The Storm Whale in Winter
by Benji Davies
(Simon & Schuster)
If you fell in love with 2013’s The Storm Whale, now you can follow Noi’s new adventures through soft snowflakes and icy storms. Irresistibly tender and magical for little eyes and ears, with a spellbinding trailer: thestormwhale.com
Three Little Monkeys by Quentin Blake & Emma Chichester Clark (Harper Collins)
Expect mischief galore if you give this to any beloved imp. As the giver, you may be spared, you will certainly be rewarded with grinning faces and peals of laughter. Highly recommended.
The Queen’s Hat, The Queen’s Handbag and The Queen’s Present by Steve Antony
(Hodder Children’s Books)
Another highly desirable trilogy, filled with boisterous charm, humour, hilarious chaos and mayhem – and, of course, royal decorum. For those occasions when one simply must be sure of choosing the perfect gift.
A Great Big Cuddle: Poems for the Very Young by Michael Rosen
illustrated by Chris Riddell
There is no better way to turn children into bookworms than a great big cuddle and some truly nifty, tongue-twirling, inspired verses. A perfect gift for all seasons.
They All Saw a Cat
by Brendan Wenzel (Chronicle Books)
Roll each word in your mouth as you read this to a very very young mesmerised cherub, and they will fall in love with the entrancing power of sound and meaning, the curious discrepancy between appearance and reality. Simply delightful.
The Liszts by Kyo Maclear, illustrated by Júlia Sardà
An enlightened, dark, quirky story full of promise, mystery and the discovery of happiness, images, the pattern behind order and especially disorder. Lists are life to the Liszts, who will learn to embrace the unexpected – read on to find out, lose yourselves in the tarot-like illustrations concealing unchartered lands of mayhem.

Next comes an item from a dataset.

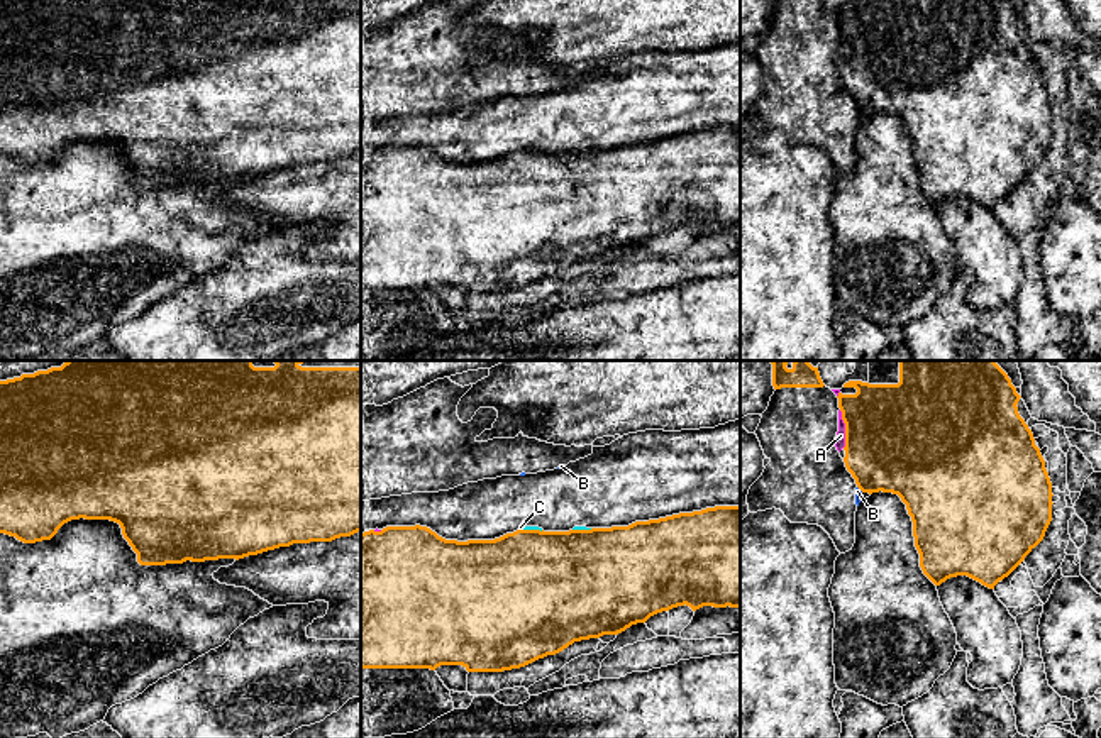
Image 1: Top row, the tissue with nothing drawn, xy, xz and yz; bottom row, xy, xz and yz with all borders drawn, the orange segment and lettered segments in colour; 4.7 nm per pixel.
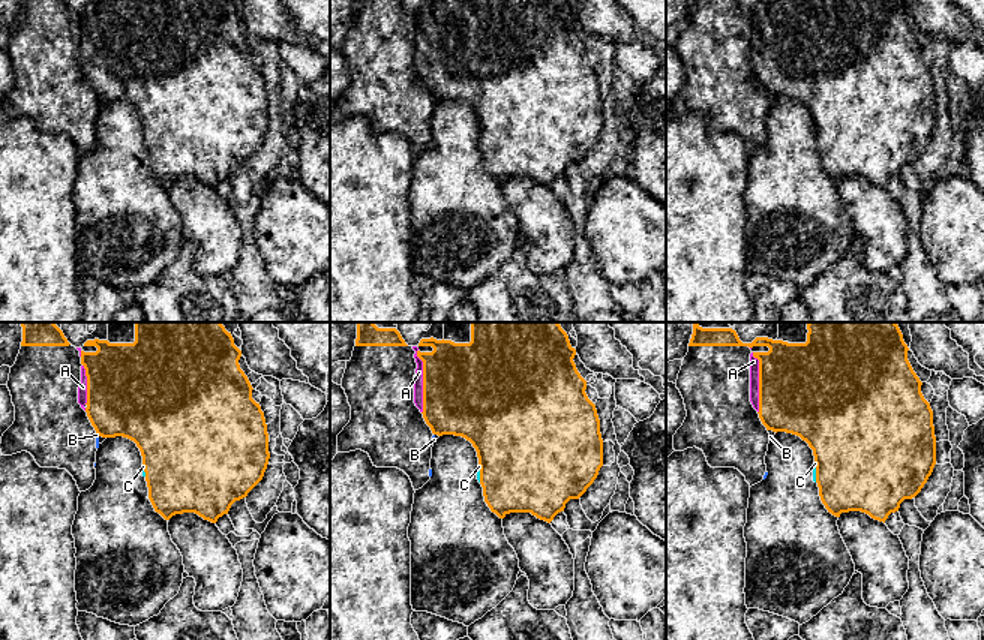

An Elephantasy by Maria Elena Walsh
translated by Daniel Hahn
(Pushkin Children’s Books)
Every child loves an elephant, it is always adults who perniciously ignore the most beautiful, exciting, adorable elephants in the room. This is a Paddington Bear of an elephant, that just has to be welcomed into every tiny child’s bedroom.
The Story Cure: An A-Z of Books to Keep Kids Happy, Healthy and Wise
by Ella Berthoud and Susan Elderkin (Canongate)
Finally, for all those confused, disoriented parents and grandparents roaming the children’s section of bookshops in a bewildered daze, this is a book that promises to guide us all through the labyrinth. The warning on the label reads: side-effects include a chronic craving for stories, books and storytelling.
Mika Provata-Carlone is an independent scholar, translator, editor and illustrator, and a contributing editor to Bookanista. She has a doctorate from Princeton University and lives and works in London.